===== Exercise data =====

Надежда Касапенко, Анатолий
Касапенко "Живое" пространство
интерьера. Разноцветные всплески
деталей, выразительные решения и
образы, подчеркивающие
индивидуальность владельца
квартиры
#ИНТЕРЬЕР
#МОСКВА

=====

Job =>
Quote every line of the records word for word, keeping the original line breaks.

Response area =>
Надежда Касапенко, Анатолий
Касапенко "Живое" пространство
интерьера. Разноцветные всплески
деталей, выразительные решения и
образы, подчеркивающие
индивидуальность владельца
квартиры
#ИНТЕРЬЕР
#МОСКВА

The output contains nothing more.